--- Input data ---

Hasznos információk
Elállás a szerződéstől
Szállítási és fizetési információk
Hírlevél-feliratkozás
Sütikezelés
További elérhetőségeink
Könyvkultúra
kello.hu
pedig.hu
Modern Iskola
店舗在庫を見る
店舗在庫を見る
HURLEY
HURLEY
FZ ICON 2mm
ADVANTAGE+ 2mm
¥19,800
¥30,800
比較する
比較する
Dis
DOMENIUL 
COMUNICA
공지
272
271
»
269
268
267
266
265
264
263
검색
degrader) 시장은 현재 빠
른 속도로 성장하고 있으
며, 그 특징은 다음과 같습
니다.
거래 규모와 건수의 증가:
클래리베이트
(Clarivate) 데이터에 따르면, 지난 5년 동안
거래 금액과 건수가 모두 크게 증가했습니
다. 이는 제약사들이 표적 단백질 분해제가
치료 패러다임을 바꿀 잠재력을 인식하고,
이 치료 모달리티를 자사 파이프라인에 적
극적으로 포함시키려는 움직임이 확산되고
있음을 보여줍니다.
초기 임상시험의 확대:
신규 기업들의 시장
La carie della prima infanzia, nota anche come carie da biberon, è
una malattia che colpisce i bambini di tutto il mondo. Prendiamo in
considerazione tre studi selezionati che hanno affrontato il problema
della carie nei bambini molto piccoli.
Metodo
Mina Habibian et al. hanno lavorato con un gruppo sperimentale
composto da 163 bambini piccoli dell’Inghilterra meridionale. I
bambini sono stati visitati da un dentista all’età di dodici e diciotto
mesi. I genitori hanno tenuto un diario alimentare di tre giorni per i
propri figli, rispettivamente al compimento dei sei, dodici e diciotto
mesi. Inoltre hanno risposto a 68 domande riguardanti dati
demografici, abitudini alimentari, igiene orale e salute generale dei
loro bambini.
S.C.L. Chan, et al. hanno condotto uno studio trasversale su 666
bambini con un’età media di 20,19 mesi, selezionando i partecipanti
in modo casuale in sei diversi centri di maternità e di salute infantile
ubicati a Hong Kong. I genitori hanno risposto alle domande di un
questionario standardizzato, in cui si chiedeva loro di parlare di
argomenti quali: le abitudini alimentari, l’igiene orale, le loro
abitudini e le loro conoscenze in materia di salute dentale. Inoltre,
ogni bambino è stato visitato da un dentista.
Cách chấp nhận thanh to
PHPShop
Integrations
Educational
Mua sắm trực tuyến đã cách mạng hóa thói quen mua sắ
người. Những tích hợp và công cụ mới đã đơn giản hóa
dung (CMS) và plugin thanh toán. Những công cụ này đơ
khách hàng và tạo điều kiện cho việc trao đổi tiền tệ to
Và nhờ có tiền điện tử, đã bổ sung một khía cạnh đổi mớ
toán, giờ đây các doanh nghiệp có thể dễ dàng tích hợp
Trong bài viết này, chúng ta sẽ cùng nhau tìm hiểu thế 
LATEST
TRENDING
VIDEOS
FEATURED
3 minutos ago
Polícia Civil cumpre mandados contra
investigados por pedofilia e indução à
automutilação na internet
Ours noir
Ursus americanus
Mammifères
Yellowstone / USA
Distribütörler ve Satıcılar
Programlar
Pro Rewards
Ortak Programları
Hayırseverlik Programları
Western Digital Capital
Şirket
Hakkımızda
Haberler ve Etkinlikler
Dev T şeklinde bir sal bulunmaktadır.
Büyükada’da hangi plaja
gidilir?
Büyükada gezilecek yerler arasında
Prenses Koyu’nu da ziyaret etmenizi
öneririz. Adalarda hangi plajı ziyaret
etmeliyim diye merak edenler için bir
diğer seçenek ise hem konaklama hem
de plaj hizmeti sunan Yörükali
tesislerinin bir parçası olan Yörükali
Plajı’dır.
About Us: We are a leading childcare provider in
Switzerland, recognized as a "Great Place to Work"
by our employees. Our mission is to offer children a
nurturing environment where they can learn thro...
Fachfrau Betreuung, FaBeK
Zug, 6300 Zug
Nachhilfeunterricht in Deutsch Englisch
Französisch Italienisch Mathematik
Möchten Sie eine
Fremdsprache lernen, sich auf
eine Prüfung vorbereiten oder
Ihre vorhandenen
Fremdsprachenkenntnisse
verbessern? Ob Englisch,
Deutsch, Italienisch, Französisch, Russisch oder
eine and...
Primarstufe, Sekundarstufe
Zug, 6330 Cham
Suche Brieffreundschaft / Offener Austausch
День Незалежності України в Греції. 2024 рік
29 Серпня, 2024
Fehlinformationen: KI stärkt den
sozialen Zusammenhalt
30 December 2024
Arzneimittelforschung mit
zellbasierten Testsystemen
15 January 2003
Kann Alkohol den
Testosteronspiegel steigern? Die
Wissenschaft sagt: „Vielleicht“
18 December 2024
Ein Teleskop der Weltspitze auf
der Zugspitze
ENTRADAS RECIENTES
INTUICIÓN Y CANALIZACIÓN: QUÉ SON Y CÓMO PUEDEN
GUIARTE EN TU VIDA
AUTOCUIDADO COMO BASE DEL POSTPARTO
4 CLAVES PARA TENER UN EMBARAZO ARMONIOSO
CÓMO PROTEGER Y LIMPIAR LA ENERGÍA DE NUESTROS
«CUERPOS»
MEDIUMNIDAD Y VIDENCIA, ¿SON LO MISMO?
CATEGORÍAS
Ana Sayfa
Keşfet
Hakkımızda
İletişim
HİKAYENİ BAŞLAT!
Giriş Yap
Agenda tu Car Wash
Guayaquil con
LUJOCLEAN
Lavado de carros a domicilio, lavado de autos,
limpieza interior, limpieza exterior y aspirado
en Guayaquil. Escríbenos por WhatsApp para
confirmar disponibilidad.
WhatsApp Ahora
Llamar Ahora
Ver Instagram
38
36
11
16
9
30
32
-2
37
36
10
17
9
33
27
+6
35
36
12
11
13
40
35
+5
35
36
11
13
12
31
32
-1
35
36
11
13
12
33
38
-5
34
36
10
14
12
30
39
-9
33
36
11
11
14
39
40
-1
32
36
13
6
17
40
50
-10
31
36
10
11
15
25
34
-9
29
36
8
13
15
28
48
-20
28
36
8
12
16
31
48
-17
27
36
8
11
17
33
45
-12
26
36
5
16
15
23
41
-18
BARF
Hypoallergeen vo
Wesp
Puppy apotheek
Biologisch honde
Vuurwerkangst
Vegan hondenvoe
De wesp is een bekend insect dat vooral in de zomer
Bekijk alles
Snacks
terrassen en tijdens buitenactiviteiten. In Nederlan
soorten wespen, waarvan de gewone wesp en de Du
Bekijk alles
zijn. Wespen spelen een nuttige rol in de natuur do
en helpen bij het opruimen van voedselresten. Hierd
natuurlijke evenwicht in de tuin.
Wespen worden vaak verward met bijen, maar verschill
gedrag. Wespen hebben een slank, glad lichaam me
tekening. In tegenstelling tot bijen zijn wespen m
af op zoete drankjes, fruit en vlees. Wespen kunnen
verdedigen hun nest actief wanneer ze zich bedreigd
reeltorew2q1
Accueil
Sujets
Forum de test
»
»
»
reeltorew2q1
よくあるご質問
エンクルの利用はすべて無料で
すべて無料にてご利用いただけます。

---

What to work on: Write out every record again, exactly as it was written.

Solution for this exercise:
Hasznos információk
Elállás a szerződéstől
Szállítási és fizetési információk
Hírlevél-feliratkozás
Sütikezelés
További elérhetőségeink
Könyvkultúra
kello.hu
pedig.hu
Modern Iskola
店舗在庫を見る
店舗在庫を見る
HURLEY
HURLEY
FZ ICON 2mm
ADVANTAGE+ 2mm
¥19,800
¥30,800
比較する
比較する
Dis
DOMENIUL 
COMUNICA
공지
272
271
»
269
268
267
266
265
264
263
검색
degrader) 시장은 현재 빠
른 속도로 성장하고 있으
며, 그 특징은 다음과 같습
니다.
거래 규모와 건수의 증가:
클래리베이트
(Clarivate) 데이터에 따르면, 지난 5년 동안
거래 금액과 건수가 모두 크게 증가했습니
다. 이는 제약사들이 표적 단백질 분해제가
치료 패러다임을 바꿀 잠재력을 인식하고,
이 치료 모달리티를 자사 파이프라인에 적
극적으로 포함시키려는 움직임이 확산되고
있음을 보여줍니다.
초기 임상시험의 확대:
신규 기업들의 시장
La carie della prima infanzia, nota anche come carie da biberon, è
una malattia che colpisce i bambini di tutto il mondo. Prendiamo in
considerazione tre studi selezionati che hanno affrontato il problema
della carie nei bambini molto piccoli.
Metodo
Mina Habibian et al. hanno lavorato con un gruppo sperimentale
composto da 163 bambini piccoli dell’Inghilterra meridionale. I
bambini sono stati visitati da un dentista all’età di dodici e diciotto
mesi. I genitori hanno tenuto un diario alimentare di tre giorni per i
propri figli, rispettivamente al compimento dei sei, dodici e diciotto
mesi. Inoltre hanno risposto a 68 domande riguardanti dati
demografici, abitudini alimentari, igiene orale e salute generale dei
loro bambini.
S.C.L. Chan, et al. hanno condotto uno studio trasversale su 666
bambini con un’età media di 20,19 mesi, selezionando i partecipanti
in modo casuale in sei diversi centri di maternità e di salute infantile
ubicati a Hong Kong. I genitori hanno risposto alle domande di un
questionario standardizzato, in cui si chiedeva loro di parlare di
argomenti quali: le abitudini alimentari, l’igiene orale, le loro
abitudini e le loro conoscenze in materia di salute dentale. Inoltre,
ogni bambino è stato visitato da un dentista.
Cách chấp nhận thanh to
PHPShop
Integrations
Educational
Mua sắm trực tuyến đã cách mạng hóa thói quen mua sắ
người. Những tích hợp và công cụ mới đã đơn giản hóa
dung (CMS) và plugin thanh toán. Những công cụ này đơ
khách hàng và tạo điều kiện cho việc trao đổi tiền tệ to
Và nhờ có tiền điện tử, đã bổ sung một khía cạnh đổi mớ
toán, giờ đây các doanh nghiệp có thể dễ dàng tích hợp
Trong bài viết này, chúng ta sẽ cùng nhau tìm hiểu thế 
LATEST
TRENDING
VIDEOS
FEATURED
3 minutos ago
Polícia Civil cumpre mandados contra
investigados por pedofilia e indução à
automutilação na internet
Ours noir
Ursus americanus
Mammifères
Yellowstone / USA
Distribütörler ve Satıcılar
Programlar
Pro Rewards
Ortak Programları
Hayırseverlik Programları
Western Digital Capital
Şirket
Hakkımızda
Haberler ve Etkinlikler
Dev T şeklinde bir sal bulunmaktadır.
Büyükada’da hangi plaja
gidilir?
Büyükada gezilecek yerler arasında
Prenses Koyu’nu da ziyaret etmenizi
öneririz. Adalarda hangi plajı ziyaret
etmeliyim diye merak edenler için bir
diğer seçenek ise hem konaklama hem
de plaj hizmeti sunan Yörükali
tesislerinin bir parçası olan Yörükali
Plajı’dır.
About Us: We are a leading childcare provider in
Switzerland, recognized as a "Great Place to Work"
by our employees. Our mission is to offer children a
nurturing environment where they can learn thro...
Fachfrau Betreuung, FaBeK
Zug, 6300 Zug
Nachhilfeunterricht in Deutsch Englisch
Französisch Italienisch Mathematik
Möchten Sie eine
Fremdsprache lernen, sich auf
eine Prüfung vorbereiten oder
Ihre vorhandenen
Fremdsprachenkenntnisse
verbessern? Ob Englisch,
Deutsch, Italienisch, Französisch, Russisch oder
eine and...
Primarstufe, Sekundarstufe
Zug, 6330 Cham
Suche Brieffreundschaft / Offener Austausch
День Незалежності України в Греції. 2024 рік
29 Серпня, 2024
Fehlinformationen: KI stärkt den
sozialen Zusammenhalt
30 December 2024
Arzneimittelforschung mit
zellbasierten Testsystemen
15 January 2003
Kann Alkohol den
Testosteronspiegel steigern? Die
Wissenschaft sagt: „Vielleicht“
18 December 2024
Ein Teleskop der Weltspitze auf
der Zugspitze
ENTRADAS RECIENTES
INTUICIÓN Y CANALIZACIÓN: QUÉ SON Y CÓMO PUEDEN
GUIARTE EN TU VIDA
AUTOCUIDADO COMO BASE DEL POSTPARTO
4 CLAVES PARA TENER UN EMBARAZO ARMONIOSO
CÓMO PROTEGER Y LIMPIAR LA ENERGÍA DE NUESTROS
«CUERPOS»
MEDIUMNIDAD Y VIDENCIA, ¿SON LO MISMO?
CATEGORÍAS
Ana Sayfa
Keşfet
Hakkımızda
İletişim
HİKAYENİ BAŞLAT!
Giriş Yap
Agenda tu Car Wash
Guayaquil con
LUJOCLEAN
Lavado de carros a domicilio, lavado de autos,
limpieza interior, limpieza exterior y aspirado
en Guayaquil. Escríbenos por WhatsApp para
confirmar disponibilidad.
WhatsApp Ahora
Llamar Ahora
Ver Instagram
38
36
11
16
9
30
32
-2
37
36
10
17
9
33
27
+6
35
36
12
11
13
40
35
+5
35
36
11
13
12
31
32
-1
35
36
11
13
12
33
38
-5
34
36
10
14
12
30
39
-9
33
36
11
11
14
39
40
-1
32
36
13
6
17
40
50
-10
31
36
10
11
15
25
34
-9
29
36
8
13
15
28
48
-20
28
36
8
12
16
31
48
-17
27
36
8
11
17
33
45
-12
26
36
5
16
15
23
41
-18
BARF
Hypoallergeen vo
Wesp
Puppy apotheek
Biologisch honde
Vuurwerkangst
Vegan hondenvoe
De wesp is een bekend insect dat vooral in de zomer
Bekijk alles
Snacks
terrassen en tijdens buitenactiviteiten. In Nederlan
soorten wespen, waarvan de gewone wesp en de Du
Bekijk alles
zijn. Wespen spelen een nuttige rol in de natuur do
en helpen bij het opruimen van voedselresten. Hierd
natuurlijke evenwicht in de tuin.
Wespen worden vaak verward met bijen, maar verschill
gedrag. Wespen hebben een slank, glad lichaam me
tekening. In tegenstelling tot bijen zijn wespen m
af op zoete drankjes, fruit en vlees. Wespen kunnen
verdedigen hun nest actief wanneer ze zich bedreigd
reeltorew2q1
Accueil
Sujets
Forum de test
»
»
»
reeltorew2q1
よくあるご質問
エンクルの利用はすべて無料で
すべて無料にてご利用いただけます。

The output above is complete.